Surfing MT    In all seriousness, an intellectual discussion has a way of getting me refocused.


----------



## Shirt Ripper (Apr 17, 2006)

Read.


----------



## OnlyAnEgg (Apr 17, 2006)

Music, playing (Jazz Gospel and/or Jazz) or listening (Koto and etc Asian)
Reading anything, even a catalog.


----------



## Flying Crane (Apr 17, 2006)

walking, reading, scuba diving, metal working, wood working.


----------



## Sam (Apr 17, 2006)

Punch the bag, read, write, listen to my ipod very loudly while laying on the roof... take very long hot baths/showers.


----------



## Brian R. VanCise (Apr 17, 2006)

There are so many but other than martial arts.  I like to play with my kids, read a book, hang out with my wife and generally just enjoy life.

Brian R. VanCise
www.instinctiveresponsetraining.com


----------



## Tarot (Apr 17, 2006)

A nice long bath with bubbles and epsom salts.  A glass of red wine and some dark chocolate does wonders!  Going to MA class does a great deal to get rid of my stress especially if we get to hit and kick that night.  Playing video games, walking my dog, and reading are great relaxers for me.  Also cooking.  If I have an issue I need to work through/deal with, then being in the kitchen and cooking my butt off, allows me to focus on the issue and gain some insight on how to handle it.


----------



## Jonathan Randall (Apr 18, 2006)

Carol Kaur said:
			
		

> Surfing MT  In all seriousness, an intellectual discussion has a way of getting me refocused.


 
MT does the same for me - or at least it did until I joined Staff. LOL.

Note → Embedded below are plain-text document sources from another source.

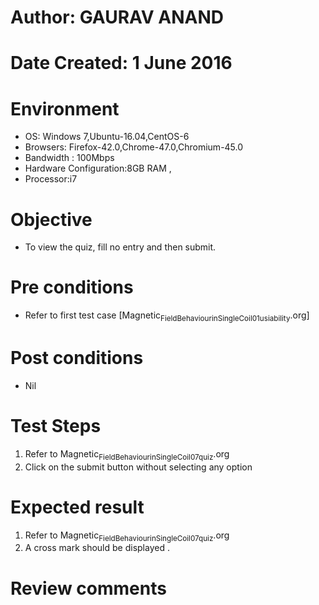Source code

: * Author: GAURAV ANAND
* Date Created: 1 June 2016
* Environment
  - OS: Windows 7,Ubuntu-16.04,CentOS-6
  - Browsers: Firefox-42.0,Chrome-47.0,Chromium-45.0
  - Bandwidth : 100Mbps
  - Hardware Configuration:8GB RAM , 
  - Processor:i7

* Objective
  - To view the quiz, fill no entry and then submit.

* Pre conditions
  - Refer to first test case [Magnetic_Field_Behaviour_in_Single_Coil_01_usiability.org] 

* Post conditions
   - Nil
* Test Steps
  1. Refer to Magnetic_Field_Behaviour_in_Single_Coil_07_quiz.org
  2. Click on the submit button without selecting any option
 
* Expected result
  1. Refer to  Magnetic_Field_Behaviour_in_Single_Coil_07_quiz.org
  2. A cross mark should be displayed .

* Review comments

Walking, painting (although sometimes this INCREASES my stress level!) and, I know it sounds crazy, but eating fruit and drinking vegetable juice. Psychoanalyze that!


----------



## TigerWoman (Apr 18, 2006)

i do pottery, do forms/poomse, kickbox the bag, new for me- practice with sticks, walk the dog(s) preferable time in the evening-before dusk, train the dog (obedience), read, sew quilts-so simple but relaxing, hook rugs, crochet yet another throw, bake, take a bubble bath, and something I do less and less, an all out attack on the dust in the house.  Something about no holds barred cleaning puts your mind off "distressing" things like "grown up daughters" or stuff you cannot change at the dojang. We also go to bluegrass festivals as my hubby is in four bands. Someday I should learn to play the Bass.  TW


----------